Я тяжело смотрю на него. Ничего не говорю. Калина затыкается. Все вокруг молчат.
— Ты страшный, дядя Ивен, — произносит девочка, пугаясь моего лица, и вскакивает на ноги. — Я тебя боюсь. Мама говорит, нельзя со страшными дядями говорить.
Девочка улепетывает со всех ног, не слушая моих уговоров остановиться. Не решаюсь двинуться с места, чтобы не перепугать ее окончательно.
— Вот адово отродье, — сплевывает Калина.
Молодая женщина выбегает из-за угла, бежит навстречу девочке. Нгава вскидывает ствол — «Стой!»
Женщина останавливается, затравленно глядя, как мчится к ней всхлипывающий ребенок. Под прицелом делает медленный шаг навстречу дочери. Подхватывает ее на руки. Одной рукой держа сумку, неуклюже тащит девочку прочь. Длинные черные волосы растрепались, обвили ее шею.

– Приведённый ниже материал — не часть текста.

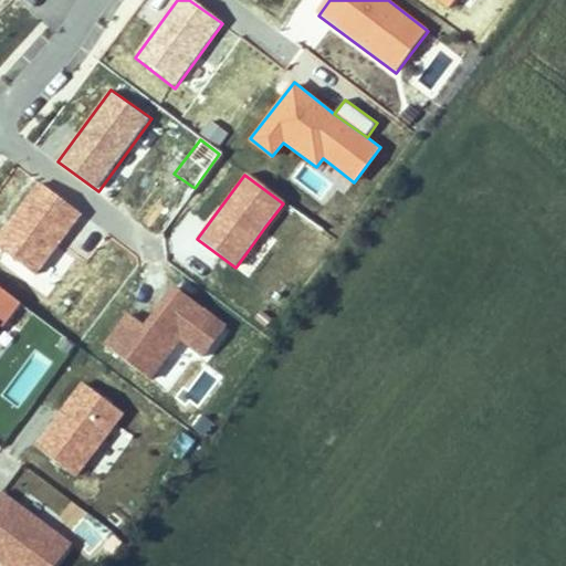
[(82,212),(37,181),(0,231),(0,244),(38,273),(82,212)]
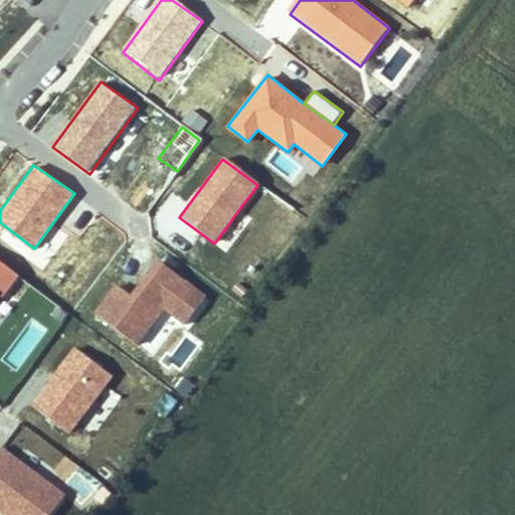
[(19,275),(0,260),(0,294),(3,297),(19,275)]
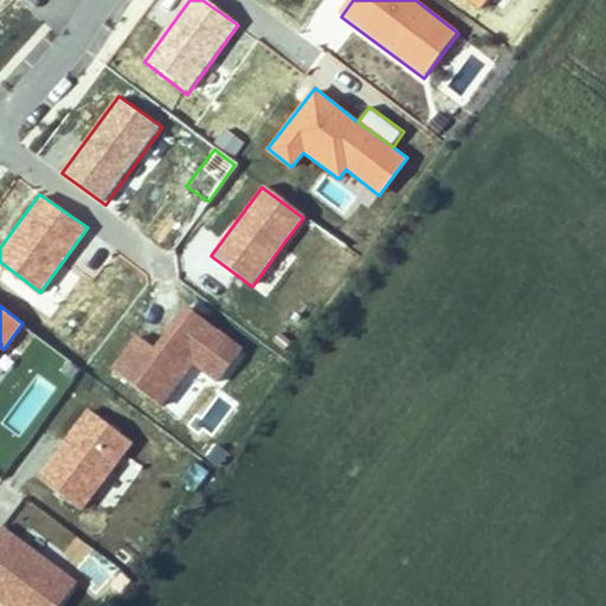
[(158,350),(133,382),(165,407),(195,366),(218,382),(243,349),(188,308),(160,347),(158,350)]
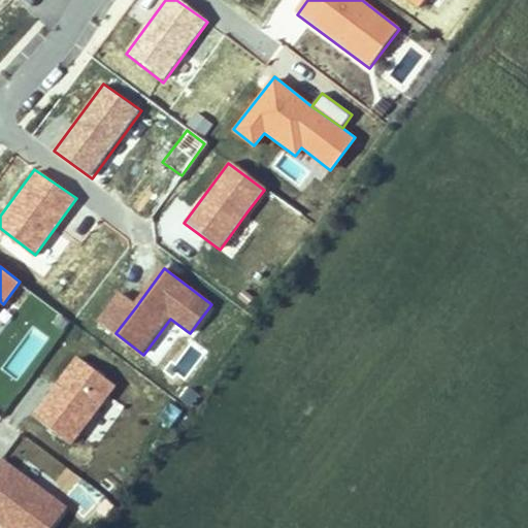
[(137,305),(121,293),(100,322),(116,333),(137,305)]
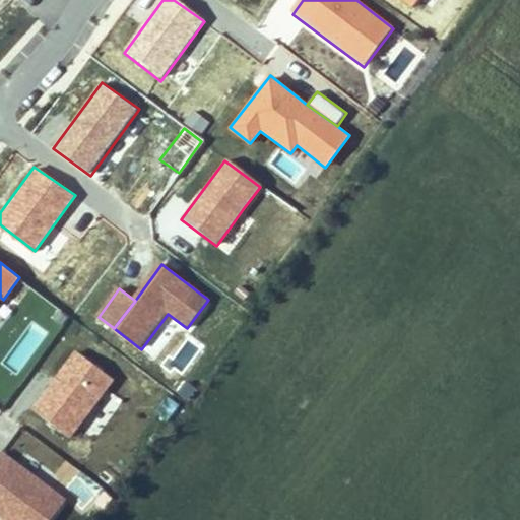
[(114,379),(74,350),(30,409),(71,438),(114,379)]
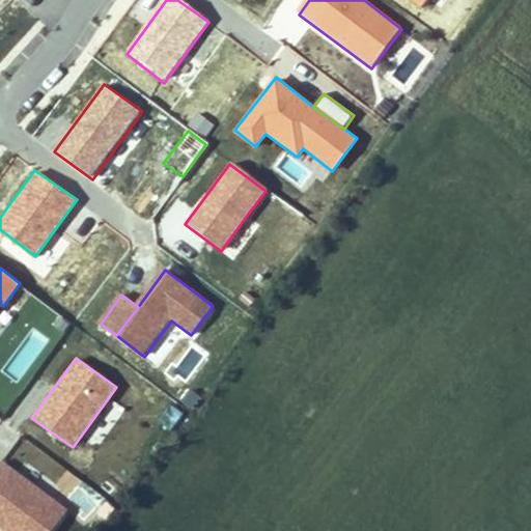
[(2,464),(0,466),(0,527),(5,530),(54,530),(70,511),(2,464)]
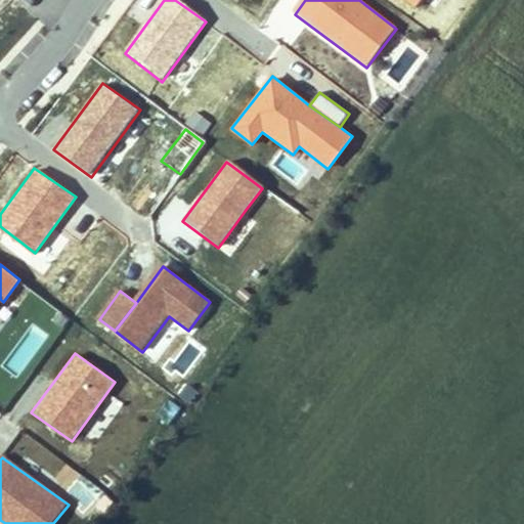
All buildings are outlined.
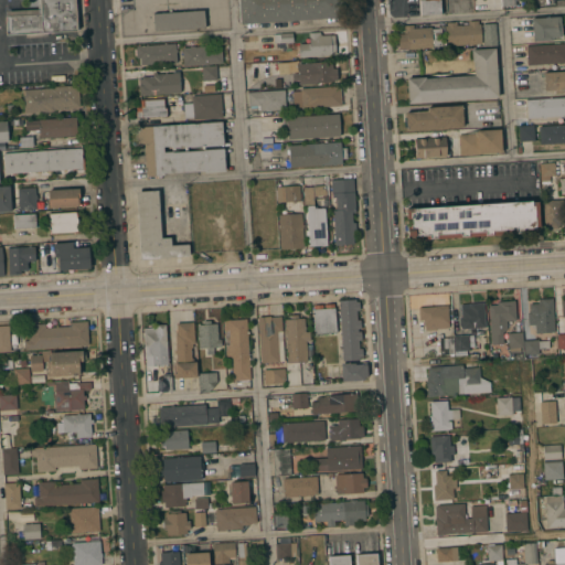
[(76,0),(77,31),(6,35),(6,16),(7,16),(7,11),(38,9),(36,0),(76,0)]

— А ну, погоди! — гремит Крамер.
Женщина обреченно замирает. Девочка уже довольно тяжела для нее, мать никак не может удержать ее одной рукой. Крамер тяжело надвигается на нее с пулеметом в одной руке, с ранцем в другой. Ребенок отчаянно цепляется за шею матери, сползая вниз.
— На вот, возьми, — Крамер ставит пулемет на сошки и достает из вещмешка трехдневную упаковку сухпая. — Чего уставилась? Поставь ребенка-то, дура, уронишь!
Он сует сухпай в ее сумку, сразу ставшую похожей на обожравшуюся жабу из упаковочного полиэтилена.
— Иди, чего встала-то! — прикрикивает Крамер на онемевшую женщину. Та очухивается от оцепенения и исчезает, волоча дочь за руку.
Под взглядами отделения Крамер усаживается на место, вытягивает ноги и закрывает глаза.
— А сам теперь чего жрать будешь? — интересуется Калина.
Крамер молчит. Я роюсь в вещмешке. Достаю свой сухпай. Отламываю суточный паек. Кидаю на колени Крамеру.
— Держи, Крам.
Трак присоединяется ко мне. И Паркер. И Мышь. И Кол.
— Вы чего, поохренели все? — недоумевает Крамер, глядя на кучу жратвы рядом с собой. — Я этот сухпай у старшины зажилил.
Мы дружно хохочем. Над пустой замусоренной улицей наш смех звучит жутковато. Люди через улицу опасливо косятся на наш гогот.
— Калина, ко мне! — приказываю я.
— Здесь, садж…
— Я тебе не садж. Я тебе «сэр», морпех.
— Так точно, сэр! Виноват, сэр! — вытягивается Калина.
— Ты базар фильтруй, морпех, — говорю я. — Мы, может, к завтрему положим тут всех к херам, но только как приказ выйдет. А пока чахни в тряпочку и рот без команды не открывай, пока я тебе вентиляции в пасти не добавил. Иди, Нгаву смени. Две смены стоишь.
— Есть, сэр! — скуластая рожа Калины — как подрумяненный пирог, скулы горят пятнами гневного румянца.
Нас срывают «в ружье» через час. Выспались, называется. На площади Трех вокзалов между Пятьдесят пятой и Шестьдесят восьмой, на нашем уровне — очередной несанкционированный митинг. Взлетаем на броню и мчимся по полупустым улицам. Слава Богу, гражданских машин очень мало, они успевают прижаться к обочине, пропуская колонну.